Example fits would be:

  • Swivel about infinite time: select Use intercept form and \(k = \frac{\mu}{\sigma}\)” from the list of shared parameters. Fit with early component (and, if selected, the option to share \(\sigma_{e}\)) is optional.
  • Shift: a fit where \(\mu\) differs between Datasets, but \(\sigma\) is common: leave Use intercept form unchecked, and under Shared parameters select \(\sigma\). As above, options for early components are optional.
  • Swivel about a cumulative probability of 50%: corresponding to an alteration in \(\sigma\) alone between datasets. Leave Use intercept form unchecked, and under Shared parameters select \(\mu\). As above, options for early components are optional.

Customising a plot

On the Download results tab, use the Name of fit drop-down menu to select the fit you wish to visualise and customise. Options include:

  • Time unit: latencies are expressed as milliseconds, deciseconds, or seconds.
  • Label for x-axis: the x-axis can be labelled either “Latency” or “Reaction time”.
  • Time range (ms): the range of values on the x axis, in milliseconds, to be visualised.
  • Probability range: the range of values on the y axis to be visualised.
  • Reciprobit axes: By default, figures are plotted with Promptness on the x-axis, and Z-score on the y-axis. Selecting this option will also include latency and cumulative percent probability as secondary axis ticks and labels, as used in traditional reciprobit plots.
  • Plot dimensions (width, height, units): the dimensions of the plot, and what units these dimensions are in.
  • Figure format: which format you wish to download the figure as.

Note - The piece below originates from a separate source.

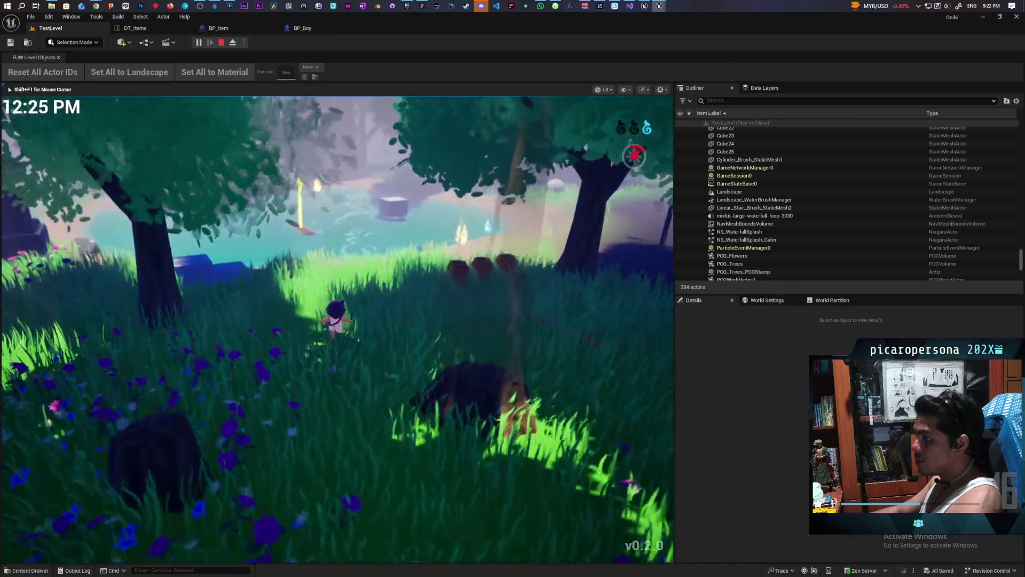
key(w)
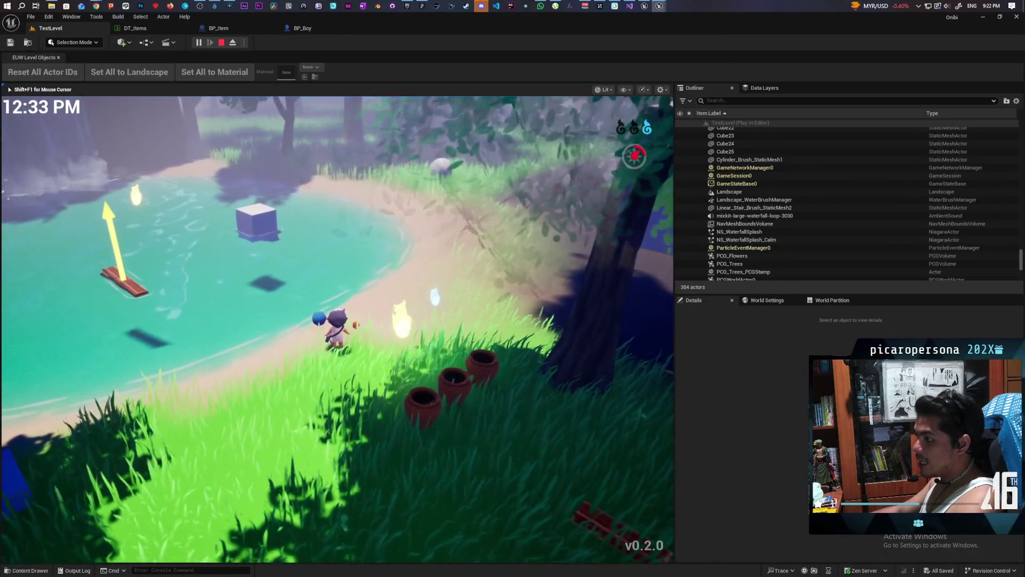
key(w)
key(w)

Once you are happy with your figure customisation, it (along with the data and fits used to generate such figure) can be downloaded by clicking the Download button.

Saving or restoring a session

If you would like to continue your work at another time or on a different computer, or share your work with someone else who would like to replicate your analysis, you can save your progress using the button Save state of app.

This will download a file with an .rds extension, which you will need to upload to the shiny app when you are ready to continue your analysis work.